Polish people cringe when I tell them my first experience of this country was the train station at Katowice in 2010. 

The cold concrete interior, swathes of wandering homeless, and an open air butchers shop that filled the station with the dead smell of raw meat are a few of the impressions I’ve retained from that trip five years ago.

Today, things have changed somewhat. The station is cleaner, the concrete is at least painted, and the butchers shop has disappeared. The crippled, dead eyed homeless still remain, sleeping with both eyes open on the small, steel seats.
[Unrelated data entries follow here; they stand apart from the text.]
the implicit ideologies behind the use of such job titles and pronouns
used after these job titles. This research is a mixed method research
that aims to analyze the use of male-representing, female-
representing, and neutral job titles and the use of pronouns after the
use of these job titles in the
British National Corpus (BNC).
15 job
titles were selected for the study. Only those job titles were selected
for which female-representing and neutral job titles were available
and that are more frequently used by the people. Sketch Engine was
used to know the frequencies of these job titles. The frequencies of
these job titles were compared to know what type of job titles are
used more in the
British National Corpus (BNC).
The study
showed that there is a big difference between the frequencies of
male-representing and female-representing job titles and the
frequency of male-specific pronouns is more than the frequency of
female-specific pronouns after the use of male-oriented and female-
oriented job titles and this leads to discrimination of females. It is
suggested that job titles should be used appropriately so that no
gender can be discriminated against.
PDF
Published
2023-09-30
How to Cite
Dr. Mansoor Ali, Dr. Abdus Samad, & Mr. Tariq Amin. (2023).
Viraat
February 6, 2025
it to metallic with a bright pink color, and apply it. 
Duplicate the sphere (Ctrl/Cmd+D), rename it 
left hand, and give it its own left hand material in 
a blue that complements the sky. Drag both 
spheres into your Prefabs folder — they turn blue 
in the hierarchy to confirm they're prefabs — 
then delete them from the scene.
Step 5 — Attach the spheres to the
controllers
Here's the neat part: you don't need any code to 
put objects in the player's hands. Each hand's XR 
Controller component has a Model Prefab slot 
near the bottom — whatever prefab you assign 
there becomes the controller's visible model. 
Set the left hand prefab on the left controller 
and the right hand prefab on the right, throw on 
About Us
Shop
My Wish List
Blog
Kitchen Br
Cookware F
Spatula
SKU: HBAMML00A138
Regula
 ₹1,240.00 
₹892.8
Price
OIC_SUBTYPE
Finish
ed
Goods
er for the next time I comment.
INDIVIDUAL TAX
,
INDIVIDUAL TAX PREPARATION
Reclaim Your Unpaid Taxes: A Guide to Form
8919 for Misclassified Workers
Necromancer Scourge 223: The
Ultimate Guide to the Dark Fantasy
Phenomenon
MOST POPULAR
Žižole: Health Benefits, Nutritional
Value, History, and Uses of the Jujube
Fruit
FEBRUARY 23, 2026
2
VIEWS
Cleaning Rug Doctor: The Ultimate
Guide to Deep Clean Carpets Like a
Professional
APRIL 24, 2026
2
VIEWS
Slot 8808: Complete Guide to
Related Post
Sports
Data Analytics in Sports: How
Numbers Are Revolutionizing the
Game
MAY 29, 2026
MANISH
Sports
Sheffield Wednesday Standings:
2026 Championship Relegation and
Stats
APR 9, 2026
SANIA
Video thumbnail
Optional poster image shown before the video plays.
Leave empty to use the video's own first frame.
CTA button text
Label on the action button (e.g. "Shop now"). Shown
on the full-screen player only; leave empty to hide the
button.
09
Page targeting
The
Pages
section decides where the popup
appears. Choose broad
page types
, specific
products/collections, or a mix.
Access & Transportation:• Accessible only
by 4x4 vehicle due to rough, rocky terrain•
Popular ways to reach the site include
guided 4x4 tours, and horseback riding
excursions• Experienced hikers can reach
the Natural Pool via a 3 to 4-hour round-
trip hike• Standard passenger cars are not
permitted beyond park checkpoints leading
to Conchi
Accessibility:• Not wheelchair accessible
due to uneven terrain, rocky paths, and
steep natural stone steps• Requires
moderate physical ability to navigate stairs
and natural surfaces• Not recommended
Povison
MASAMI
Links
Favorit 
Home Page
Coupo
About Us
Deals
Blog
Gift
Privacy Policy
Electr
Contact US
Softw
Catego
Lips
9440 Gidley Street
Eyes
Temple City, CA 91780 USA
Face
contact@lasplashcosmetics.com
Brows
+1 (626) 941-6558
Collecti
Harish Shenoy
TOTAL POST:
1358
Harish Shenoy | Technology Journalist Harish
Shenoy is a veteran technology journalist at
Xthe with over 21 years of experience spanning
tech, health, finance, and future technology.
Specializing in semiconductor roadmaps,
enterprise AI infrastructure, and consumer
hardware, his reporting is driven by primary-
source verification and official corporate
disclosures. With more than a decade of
Step outside the station and the drunks wandering out of bars and into Zabkas – the small convenience stores where you can buy a pint of a vodka for less than the cost of a bottle of water in most other Western countries – walk in such rapid, hasty, swaying zigzags that you’d be forgiven for thinking you’d wandered into the Monty Python Ministry for Silly Walks, Central Europe branch.

I sit here now at the train station in Wroclaw, waiting for the 14.12 to Poznan. Waiting for a train in Poland is becoming a habit, an experience both strange and familiar.

Five years ago as a kid of 18 I waited in Krakow for the overnight train to L’viv. It was cold and I was holding tight to my backpack with a youthful fear of thieves. A group of homeless who had been sheltering in the station gathered around the door and began to heckle a crippled, dark skinned man who had been attempting to climb the stairs into the station. They hurled abuse at him as he struggled with the first step. Eventually he gave up and slunk back into the blackness of the night.

One year ago I waited in Zakopane for the overnight train to Lublin. I’d walked that morning over the border from Slovakia after spending the weekend falling off a snowboard and getting drunk with the lethal Tatras Tea (in that order) in the mountains on the Polish / Slovak border.

In Lublin I found the address on Lubatowska street where my Great Grandmother had been born. Old men, drunk in the early hours of the morning, urinated in the street and old women squatted on street corners selling thin, terrified chickens.

A jew, my Great Grandmother emigrated to England as in infant in 1913, and settled with her family in East London. Those of her family who stayed behind were eventually mustered with the thousands of others in front of Lublin’s grand castle, and sent on the trains to Krakow.

Two synagogues still stand in Lublin, a city once called the Jerusalem of Europe. The security guard at one gave me the key to the Jewish cemetery. I found it hidden in the shadows of a cathedral in a dodgy part of town. Locking the door behind me I walked among the ancient, overgrown headstones. The oldest Jewish gravestone in Europe stood there, with a Nazi bullet hole in the centre.

In Wroclaw I too have visited a synagogue and looked up the Jewish history in the area, but the experience has been less harrowing. The famous “Under the White Stork” synagogue – named after the tavern that used to be next door – is beautifully restored and, although empty when I visited, once again functions as a place of worship.

They say Wroclaw is like a larger version of Poznan and it was a little erie to discover just how true this is. The cathedrals lie over identical bridges in identical relation to the town square, and the narrow streets have the same feel – the same character. After being based in Poznan for the last 6 months, visiting Wroclaw feels like seeing an old friend with a strange new haircut.